'A state above the state'
Former prime minister Nawaz Sharif has said he would return to Pakistan this week despite being sentenced in absentia to 10 years in prison by a corruption court there.
"Despite seeing the bars of prison in front of my eyes, I am going to Pakistan," he told a conference of his Pakistan Muslim League-Nawaz (PML-N) party in London.
"Put Nawaz Sharif in prison for life, send him to the gallows but you will have to answer the questions that the people of Pakistan are asking and they will stop only after getting answers," he said to cheering from supporters on Wednesday.
Sharif also alluded to the power of Pakistan's security establishment, saying: "There was a time when we used to say a state within a state, now it's a state above the state".
At the conference, held in the ballroom of the Grosvenor House hotel in central London's plush Mayfair district, one man held a placard reading: "Leave democracy alone".

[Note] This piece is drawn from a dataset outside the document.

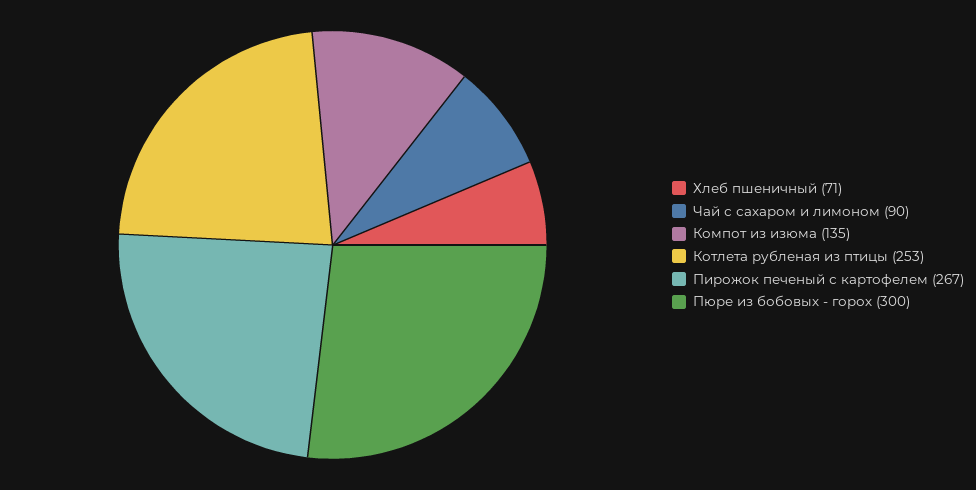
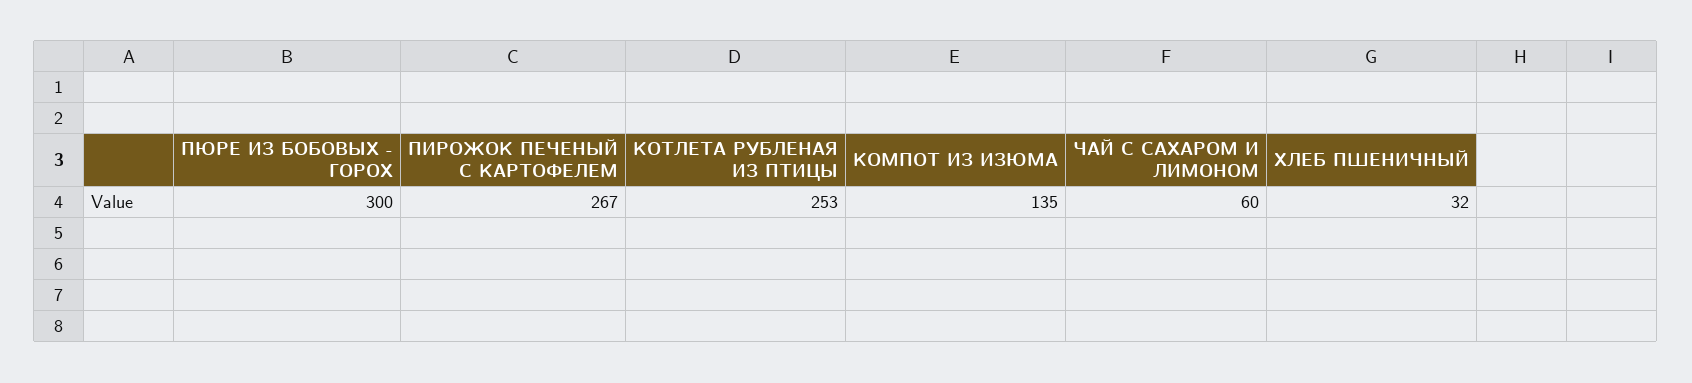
Хлеб пшеничный: 71 -> 32
Чай с сахаром и лимоном: 90 -> 60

Attendees chanted "Nawaz Sharif, We Love You!" as he concluded his speech.
Sharif was sentenced by a court in Islamabad last week over the purchase of high-end properties in London.

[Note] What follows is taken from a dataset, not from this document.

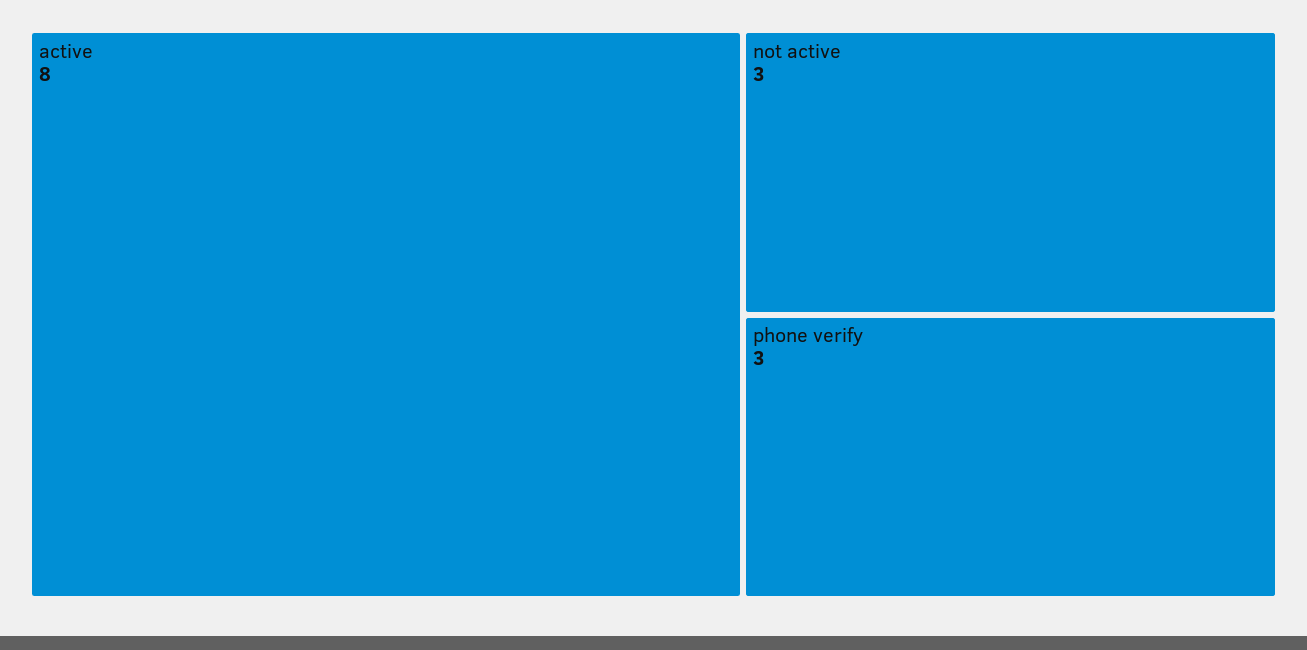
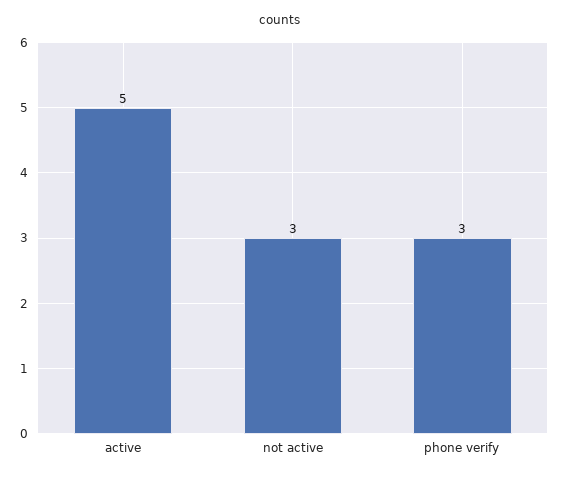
active: 8 -> 5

He was ousted from his third term as prime minister by the Supreme Court last year following a corruption investigation and banned from politics for life but remains a powerful symbol for his ruling party.
Sharif was scheduled to leave London yesterday and arrive in Lahore in Pakistan at around 0600 or 0700 GMT.
Meanwhile, Pakistani police detained hundreds of members of the former ruling party in the central city of Lahore yesterday, weeks before the country heads to the polls, party officials said.